■ GOAL OF THE EXERCISE
Print every entry exactly as it appears, but skip the pictures.

■ MATERIAL SHOWN
/---
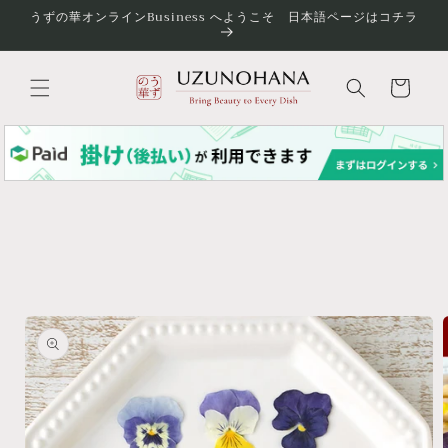
コンテ
うずの華オンラインBusiness へようこそ 日本語ページはコチラ
ンツに
進む
カ
ー
ト
商品情
報にス
キップ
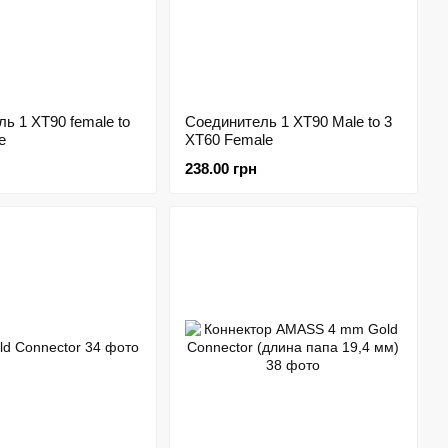
ь 1 XT90 female to
Соединитель 1 XT90 Male to 3
e
XT60 Female
238.00 грн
\---
■ RESPONSE AREA
コンテ
うずの華オンラインBusiness へようこそ 日本語ページはコチラ
ンツに
進む
カ
ー
ト
商品情
報にス
キップ
ь 1 XT90 female to
Соединитель 1 XT90 Male to 3
e
XT60 Female
238.00 грн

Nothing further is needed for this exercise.